=== EXTRACTED RECORDS ===

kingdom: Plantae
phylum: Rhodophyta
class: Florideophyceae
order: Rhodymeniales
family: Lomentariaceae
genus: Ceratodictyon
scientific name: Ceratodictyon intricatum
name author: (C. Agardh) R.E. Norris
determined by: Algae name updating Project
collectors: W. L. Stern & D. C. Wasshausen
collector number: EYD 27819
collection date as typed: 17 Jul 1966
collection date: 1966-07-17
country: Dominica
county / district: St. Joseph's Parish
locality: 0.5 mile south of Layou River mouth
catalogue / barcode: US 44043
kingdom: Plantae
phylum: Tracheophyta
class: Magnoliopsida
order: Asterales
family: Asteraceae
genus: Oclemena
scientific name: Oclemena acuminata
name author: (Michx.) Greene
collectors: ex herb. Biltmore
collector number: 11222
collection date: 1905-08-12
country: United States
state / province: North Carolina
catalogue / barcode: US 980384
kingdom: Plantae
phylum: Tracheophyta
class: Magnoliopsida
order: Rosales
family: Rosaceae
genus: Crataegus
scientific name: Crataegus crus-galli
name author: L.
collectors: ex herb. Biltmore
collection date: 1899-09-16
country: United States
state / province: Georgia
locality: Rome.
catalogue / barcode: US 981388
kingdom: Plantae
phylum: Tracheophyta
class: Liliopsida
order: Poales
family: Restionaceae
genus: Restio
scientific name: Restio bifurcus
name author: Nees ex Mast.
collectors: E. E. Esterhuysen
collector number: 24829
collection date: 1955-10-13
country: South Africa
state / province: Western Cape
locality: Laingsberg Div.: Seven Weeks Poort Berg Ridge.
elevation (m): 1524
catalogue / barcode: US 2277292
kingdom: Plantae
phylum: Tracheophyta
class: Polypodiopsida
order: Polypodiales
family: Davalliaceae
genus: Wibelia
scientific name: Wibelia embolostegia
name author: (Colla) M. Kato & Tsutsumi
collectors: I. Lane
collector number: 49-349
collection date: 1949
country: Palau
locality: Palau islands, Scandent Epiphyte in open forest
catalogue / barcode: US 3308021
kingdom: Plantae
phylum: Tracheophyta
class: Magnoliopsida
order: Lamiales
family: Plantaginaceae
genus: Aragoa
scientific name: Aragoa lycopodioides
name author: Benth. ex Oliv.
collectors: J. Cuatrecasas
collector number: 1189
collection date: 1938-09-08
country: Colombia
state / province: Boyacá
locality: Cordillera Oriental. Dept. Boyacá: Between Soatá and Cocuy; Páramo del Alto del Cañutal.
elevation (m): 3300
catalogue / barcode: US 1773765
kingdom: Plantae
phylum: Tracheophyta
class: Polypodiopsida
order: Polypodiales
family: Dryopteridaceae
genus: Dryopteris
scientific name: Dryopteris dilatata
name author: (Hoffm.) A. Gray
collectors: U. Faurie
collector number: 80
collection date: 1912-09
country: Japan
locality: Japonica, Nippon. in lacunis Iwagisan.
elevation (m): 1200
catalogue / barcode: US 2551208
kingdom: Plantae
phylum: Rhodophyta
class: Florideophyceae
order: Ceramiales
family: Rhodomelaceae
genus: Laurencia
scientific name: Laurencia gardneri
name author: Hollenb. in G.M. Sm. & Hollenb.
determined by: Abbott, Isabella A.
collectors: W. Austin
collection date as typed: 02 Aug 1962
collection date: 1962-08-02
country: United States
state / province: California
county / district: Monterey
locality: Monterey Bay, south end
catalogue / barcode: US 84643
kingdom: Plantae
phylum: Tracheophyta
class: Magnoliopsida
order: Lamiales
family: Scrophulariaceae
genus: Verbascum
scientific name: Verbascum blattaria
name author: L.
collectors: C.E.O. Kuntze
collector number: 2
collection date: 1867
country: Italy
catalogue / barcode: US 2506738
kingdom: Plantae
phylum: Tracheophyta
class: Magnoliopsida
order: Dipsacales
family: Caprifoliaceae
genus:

===

DIRECTIONS FOR THIS TASK => Can you change every "catalogue / barcode" to "catalog number" in the entries above, leaving everything else as it is?

COMPLETE ANSWER =>
kingdom: Plantae
phylum: Rhodophyta
class: Florideophyceae
order: Rhodymeniales
family: Lomentariaceae
genus: Ceratodictyon
scientific name: Ceratodictyon intricatum
name author: (C. Agardh) R.E. Norris
determined by: Algae name updating Project
collectors: W. L. Stern & D. C. Wasshausen
collector number: EYD 27819
collection date as typed: 17 Jul 1966
collection date: 1966-07-17
country: Dominica
county / district: St. Joseph's Parish
locality: 0.5 mile south of Layou River mouth
catalog number: US 44043
kingdom: Plantae
phylum: Tracheophyta
class: Magnoliopsida
order: Asterales
family: Asteraceae
genus: Oclemena
scientific name: Oclemena acuminata
name author: (Michx.) Greene
collectors: ex herb. Biltmore
collector number: 11222
collection date: 1905-08-12
country: United States
state / province: North Carolina
catalog number: US 980384
kingdom: Plantae
phylum: Tracheophyta
class: Magnoliopsida
order: Rosales
family: Rosaceae
genus: Crataegus
scientific name: Crataegus crus-galli
name author: L.
collectors: ex herb. Biltmore
collection date: 1899-09-16
country: United States
state / province: Georgia
locality: Rome.
catalog number: US 981388
kingdom: Plantae
phylum: Tracheophyta
class: Liliopsida
order: Poales
family: Restionaceae
genus: Restio
scientific name: Restio bifurcus
name author: Nees ex Mast.
collectors: E. E. Esterhuysen
collector number: 24829
collection date: 1955-10-13
country: South Africa
state / province: Western Cape
locality: Laingsberg Div.: Seven Weeks Poort Berg Ridge.
elevation (m): 1524
catalog number: US 2277292
kingdom: Plantae
phylum: Tracheophyta
class: Polypodiopsida
order: Polypodiales
family: Davalliaceae
genus: Wibelia
scientific name: Wibelia embolostegia
name author: (Colla) M. Kato & Tsutsumi
collectors: I. Lane
collector number: 49-349
collection date: 1949
country: Palau
locality: Palau islands, Scandent Epiphyte in open forest
catalog number: US 3308021
kingdom: Plantae
phylum: Tracheophyta
class: Magnoliopsida
order: Lamiales
family: Plantaginaceae
genus: Aragoa
scientific name: Aragoa lycopodioides
name author: Benth. ex Oliv.
collectors: J. Cuatrecasas
collector number: 1189
collection date: 1938-09-08
country: Colombia
state / province: Boyacá
locality: Cordillera Oriental. Dept. Boyacá: Between Soatá and Cocuy; Páramo del Alto del Cañutal.
elevation (m): 3300
catalog number: US 1773765
kingdom: Plantae
phylum: Tracheophyta
class: Polypodiopsida
order: Polypodiales
family: Dryopteridaceae
genus: Dryopteris
scientific name: Dryopteris dilatata
name author: (Hoffm.) A. Gray
collectors: U. Faurie
collector number: 80
collection date: 1912-09
country: Japan
locality: Japonica, Nippon. in lacunis Iwagisan.
elevation (m): 1200
catalog number: US 2551208
kingdom: Plantae
phylum: Rhodophyta
class: Florideophyceae
order: Ceramiales
family: Rhodomelaceae
genus: Laurencia
scientific name: Laurencia gardneri
name author: Hollenb. in G.M. Sm. & Hollenb.
determined by: Abbott, Isabella A.
collectors: W. Austin
collection date as typed: 02 Aug 1962
collection date: 1962-08-02
country: United States
state / province: California
county / district: Monterey
locality: Monterey Bay, south end
catalog number: US 84643
kingdom: Plantae
phylum: Tracheophyta
class: Magnoliopsida
order: Lamiales
family: Scrophulariaceae
genus: Verbascum
scientific name: Verbascum blattaria
name author: L.
collectors: C.E.O. Kuntze
collector number: 2
collection date: 1867
country: Italy
catalog number: US 2506738
kingdom: Plantae
phylum: Tracheophyta
class: Magnoliopsida
order: Dipsacales
family: Caprifoliaceae
genus:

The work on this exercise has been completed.